Jumat, 09 Maret 2018 01:30 WITA

SYL Pamong Paripurna, Standar Tinggi Gubernur Periode Mendatang

Penulis: Fathul Khair
Editor: Nur Hidayat Said
SYL Pamong Paripurna, Standar Tinggi Gubernur Periode Mendatang
Syahrul Yasin Limpo.

RAKYATKU.COM, MAKASSAR - Politikus Partai Demokrasi Indonesia Perjuangan (PDI-P), Rudy Pieter Goni, menyebut Syahrul Yasin Limpo (SYL) sebagai gubernur yang berhasil memimpin Sulsel selama dua periode. 

Dengan sentuhan tangan dinginnya, kata dia, SYL membawa Sulsel menjadi salah satu provinsi yang mengalami kemajuan begitu pesat di berbagai bidang.

SYL belum lama ini dianugerahi sebagai gubernur terbaik oleh Kementerian Dalam Negeri pada penghargaan kepemimpinan kepala daerah "Leadership Award" 2017,

"Pak SYL itu gubernur yang luar biasa. Pamong sejati yang paripurna," kata Rudy mengawali wawancaranya dengan Rakyatku.com, Kamis (8/3/2018).

Rudy banyak bercerita soal keperibadian SYL. Di berbagai kesempatan, ia sering mengobrol santai dengan Ketua Asosiasi Pemerintah Provinsi Seluruh Indonesia (APPSI) itu. Katanya, SYL figur bersahaja.

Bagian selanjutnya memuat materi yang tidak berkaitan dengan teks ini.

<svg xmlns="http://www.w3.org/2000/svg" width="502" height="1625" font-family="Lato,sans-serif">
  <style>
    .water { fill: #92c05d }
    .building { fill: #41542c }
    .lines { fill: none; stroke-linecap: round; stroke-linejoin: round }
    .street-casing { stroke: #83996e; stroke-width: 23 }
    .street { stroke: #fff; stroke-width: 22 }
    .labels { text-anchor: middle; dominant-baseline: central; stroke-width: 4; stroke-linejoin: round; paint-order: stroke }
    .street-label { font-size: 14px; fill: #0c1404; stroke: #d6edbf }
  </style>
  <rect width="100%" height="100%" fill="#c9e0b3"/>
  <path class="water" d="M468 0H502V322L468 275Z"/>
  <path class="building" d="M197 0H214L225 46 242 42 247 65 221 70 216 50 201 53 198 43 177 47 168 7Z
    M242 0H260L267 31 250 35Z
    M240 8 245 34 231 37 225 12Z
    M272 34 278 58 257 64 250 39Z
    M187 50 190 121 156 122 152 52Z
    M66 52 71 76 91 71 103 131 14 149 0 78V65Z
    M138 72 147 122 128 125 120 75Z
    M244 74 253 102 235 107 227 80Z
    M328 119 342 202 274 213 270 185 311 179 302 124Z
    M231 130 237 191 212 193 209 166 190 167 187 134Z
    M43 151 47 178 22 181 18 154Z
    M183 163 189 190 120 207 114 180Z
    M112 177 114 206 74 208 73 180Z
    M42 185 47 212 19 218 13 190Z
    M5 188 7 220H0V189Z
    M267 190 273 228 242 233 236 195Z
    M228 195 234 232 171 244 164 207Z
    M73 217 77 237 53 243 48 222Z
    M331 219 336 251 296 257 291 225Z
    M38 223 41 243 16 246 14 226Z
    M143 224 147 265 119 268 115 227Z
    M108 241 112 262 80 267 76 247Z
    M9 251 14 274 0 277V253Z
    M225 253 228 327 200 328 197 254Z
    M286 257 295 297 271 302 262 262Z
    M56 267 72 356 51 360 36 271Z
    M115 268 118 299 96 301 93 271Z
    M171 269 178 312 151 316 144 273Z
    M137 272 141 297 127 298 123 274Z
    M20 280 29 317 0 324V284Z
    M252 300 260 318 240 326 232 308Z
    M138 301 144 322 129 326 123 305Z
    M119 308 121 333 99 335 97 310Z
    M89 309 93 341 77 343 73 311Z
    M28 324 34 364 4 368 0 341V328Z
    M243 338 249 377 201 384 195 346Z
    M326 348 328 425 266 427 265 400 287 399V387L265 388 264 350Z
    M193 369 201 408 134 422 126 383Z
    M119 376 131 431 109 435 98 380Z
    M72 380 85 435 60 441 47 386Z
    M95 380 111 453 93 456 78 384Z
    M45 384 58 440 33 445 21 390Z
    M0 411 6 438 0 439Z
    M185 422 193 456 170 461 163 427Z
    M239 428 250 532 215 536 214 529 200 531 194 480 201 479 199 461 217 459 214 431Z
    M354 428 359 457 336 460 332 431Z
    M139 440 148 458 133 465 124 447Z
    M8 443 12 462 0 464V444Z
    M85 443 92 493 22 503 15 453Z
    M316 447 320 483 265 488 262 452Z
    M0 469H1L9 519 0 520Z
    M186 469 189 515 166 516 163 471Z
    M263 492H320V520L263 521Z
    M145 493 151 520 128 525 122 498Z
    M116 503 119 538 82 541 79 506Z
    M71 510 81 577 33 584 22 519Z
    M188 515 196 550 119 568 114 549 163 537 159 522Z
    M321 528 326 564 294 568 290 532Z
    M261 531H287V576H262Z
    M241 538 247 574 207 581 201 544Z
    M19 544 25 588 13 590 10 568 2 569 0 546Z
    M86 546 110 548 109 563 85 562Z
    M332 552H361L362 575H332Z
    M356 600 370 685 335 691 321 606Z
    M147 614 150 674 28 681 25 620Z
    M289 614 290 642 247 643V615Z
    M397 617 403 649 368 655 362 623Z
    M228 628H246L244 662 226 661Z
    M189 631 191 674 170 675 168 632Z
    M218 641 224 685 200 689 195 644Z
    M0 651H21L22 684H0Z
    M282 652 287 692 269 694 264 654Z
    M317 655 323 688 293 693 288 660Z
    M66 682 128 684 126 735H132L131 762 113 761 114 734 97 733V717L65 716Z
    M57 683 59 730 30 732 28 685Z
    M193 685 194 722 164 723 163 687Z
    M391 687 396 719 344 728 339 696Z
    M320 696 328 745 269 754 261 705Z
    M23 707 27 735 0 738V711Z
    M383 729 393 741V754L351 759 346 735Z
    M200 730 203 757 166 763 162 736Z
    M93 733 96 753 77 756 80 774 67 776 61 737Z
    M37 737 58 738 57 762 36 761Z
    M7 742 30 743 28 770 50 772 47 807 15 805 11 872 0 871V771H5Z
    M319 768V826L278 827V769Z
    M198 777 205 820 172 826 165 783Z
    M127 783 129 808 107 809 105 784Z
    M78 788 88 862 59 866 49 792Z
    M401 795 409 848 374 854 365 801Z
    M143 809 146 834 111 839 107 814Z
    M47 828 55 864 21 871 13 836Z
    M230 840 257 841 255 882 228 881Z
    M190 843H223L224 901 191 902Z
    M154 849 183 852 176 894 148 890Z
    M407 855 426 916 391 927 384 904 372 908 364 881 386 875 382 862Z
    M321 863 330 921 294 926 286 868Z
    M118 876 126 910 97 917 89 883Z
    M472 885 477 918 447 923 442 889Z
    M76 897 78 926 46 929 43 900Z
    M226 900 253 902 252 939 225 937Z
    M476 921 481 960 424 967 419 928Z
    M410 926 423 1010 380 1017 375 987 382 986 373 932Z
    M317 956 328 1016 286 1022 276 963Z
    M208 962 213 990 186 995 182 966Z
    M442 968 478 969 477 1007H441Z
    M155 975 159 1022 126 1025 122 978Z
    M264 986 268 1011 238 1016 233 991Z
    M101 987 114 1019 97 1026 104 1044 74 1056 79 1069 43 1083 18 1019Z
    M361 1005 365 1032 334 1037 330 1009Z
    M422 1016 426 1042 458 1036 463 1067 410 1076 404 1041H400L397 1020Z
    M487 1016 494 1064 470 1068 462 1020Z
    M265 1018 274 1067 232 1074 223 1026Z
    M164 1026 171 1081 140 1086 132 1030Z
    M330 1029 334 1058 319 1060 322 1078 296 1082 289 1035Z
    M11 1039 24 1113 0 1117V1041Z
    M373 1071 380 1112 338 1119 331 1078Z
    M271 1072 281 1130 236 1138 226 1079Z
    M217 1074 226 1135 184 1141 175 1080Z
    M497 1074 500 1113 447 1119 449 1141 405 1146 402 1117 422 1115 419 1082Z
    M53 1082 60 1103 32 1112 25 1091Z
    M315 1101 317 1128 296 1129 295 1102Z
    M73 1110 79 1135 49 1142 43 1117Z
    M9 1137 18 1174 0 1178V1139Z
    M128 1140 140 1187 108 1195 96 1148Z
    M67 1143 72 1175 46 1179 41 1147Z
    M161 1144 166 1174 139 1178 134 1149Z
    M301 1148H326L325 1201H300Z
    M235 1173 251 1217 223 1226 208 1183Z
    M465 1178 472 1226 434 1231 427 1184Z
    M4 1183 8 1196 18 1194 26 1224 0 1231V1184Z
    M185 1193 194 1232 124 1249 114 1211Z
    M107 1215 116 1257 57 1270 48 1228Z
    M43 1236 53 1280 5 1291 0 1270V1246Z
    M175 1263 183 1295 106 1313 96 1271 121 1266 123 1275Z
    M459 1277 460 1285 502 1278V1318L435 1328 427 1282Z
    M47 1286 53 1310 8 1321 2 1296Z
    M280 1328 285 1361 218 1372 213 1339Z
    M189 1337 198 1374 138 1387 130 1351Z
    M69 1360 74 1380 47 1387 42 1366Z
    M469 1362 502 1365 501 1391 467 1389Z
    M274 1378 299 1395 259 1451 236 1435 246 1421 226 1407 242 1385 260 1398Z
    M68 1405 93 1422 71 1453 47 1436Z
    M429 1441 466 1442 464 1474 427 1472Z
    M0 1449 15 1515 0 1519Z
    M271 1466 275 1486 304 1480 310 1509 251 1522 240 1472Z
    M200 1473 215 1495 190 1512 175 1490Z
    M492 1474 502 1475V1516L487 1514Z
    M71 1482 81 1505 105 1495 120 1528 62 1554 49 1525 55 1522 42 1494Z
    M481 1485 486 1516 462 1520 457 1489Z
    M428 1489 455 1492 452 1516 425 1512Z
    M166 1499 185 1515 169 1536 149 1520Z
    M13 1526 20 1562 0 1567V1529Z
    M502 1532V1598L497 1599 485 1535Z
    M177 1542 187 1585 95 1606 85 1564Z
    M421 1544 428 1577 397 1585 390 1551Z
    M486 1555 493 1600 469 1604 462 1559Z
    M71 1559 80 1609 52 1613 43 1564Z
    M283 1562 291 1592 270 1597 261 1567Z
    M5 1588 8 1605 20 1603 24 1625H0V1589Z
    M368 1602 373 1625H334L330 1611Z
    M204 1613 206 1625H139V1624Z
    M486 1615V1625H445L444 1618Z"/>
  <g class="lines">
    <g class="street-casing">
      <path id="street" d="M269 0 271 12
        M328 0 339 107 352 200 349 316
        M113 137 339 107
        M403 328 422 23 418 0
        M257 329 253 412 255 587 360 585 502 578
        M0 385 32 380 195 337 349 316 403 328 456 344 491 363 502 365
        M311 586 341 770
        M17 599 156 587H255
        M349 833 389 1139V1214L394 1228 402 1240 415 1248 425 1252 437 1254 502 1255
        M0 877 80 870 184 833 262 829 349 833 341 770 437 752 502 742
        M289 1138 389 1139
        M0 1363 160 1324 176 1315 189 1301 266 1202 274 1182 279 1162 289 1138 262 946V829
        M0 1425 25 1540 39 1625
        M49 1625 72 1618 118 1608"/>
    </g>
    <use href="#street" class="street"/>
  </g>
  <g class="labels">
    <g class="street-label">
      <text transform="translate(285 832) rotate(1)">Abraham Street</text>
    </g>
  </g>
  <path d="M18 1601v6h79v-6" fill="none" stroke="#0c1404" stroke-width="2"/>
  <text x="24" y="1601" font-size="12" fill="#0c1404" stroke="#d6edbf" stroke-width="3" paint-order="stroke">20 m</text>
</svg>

Tidak memandang siapa orang yang ditemui, SYL gemar bergaul dengan siapa saja. "SYL pribadi yang hangat. Saya sering bertemu beliau. Beliau teman diskusi yang baik. Humoris orangnya, tapi tegas," cerita Wakil Ketua Komisi C DPRD Sulsel ini.

Bicara soal tegas dalam memimpin, jangan diragukan lagi. Ketegasan, menurut dia, juga menjadi kunci sukses SYL dalam memimpin Sulsel selama dua periode. Jangan lupa, SYL itu orator ulung.

"Bukan cuma orator ulung, tapi memiliki bukti dalam prestasi kerja. Bisa dirasakanlah hasil kerja beliau," ujar Rudy.

Rudy mengaku, senang berada dalam barisan pengusung SYL di Pilgub Sulsel selama dua periode. "Menurut penilaian pribadi saya, SYL telah mengangkat harkat Sulsel. Dan, membuat penerusnya nanti harus mengikuti standar tinggi yang telah diterapkan SYL selama ini," terangnya.

Lama tak jumpa dengan SYL, Rudy bercerita suatu waktu secara tak sengaja ia bertemu. Pertemuan itu terjadi di Lapangan Karebosi. Rudy dan SYL, sama-sama joging kala itu.

"Dengan penuh keakraban, Pak SYL mengajak jalan bersama. Berbicara banyak tentang legacy yang akan ditinggalkannya. Di situ, beliau bertanya tentang keluarga saya," ujarnya bercerita.

"Tidak terasa putaran demi putaran telah dilewati, belum puas berdiskusi, kami lanjutkan di warkop. Saya ikut bersama di mobil gubernur. Selama saya bersama SYL, baru hari itu saya menumpangi mobil gubernur," katanya berkelakar.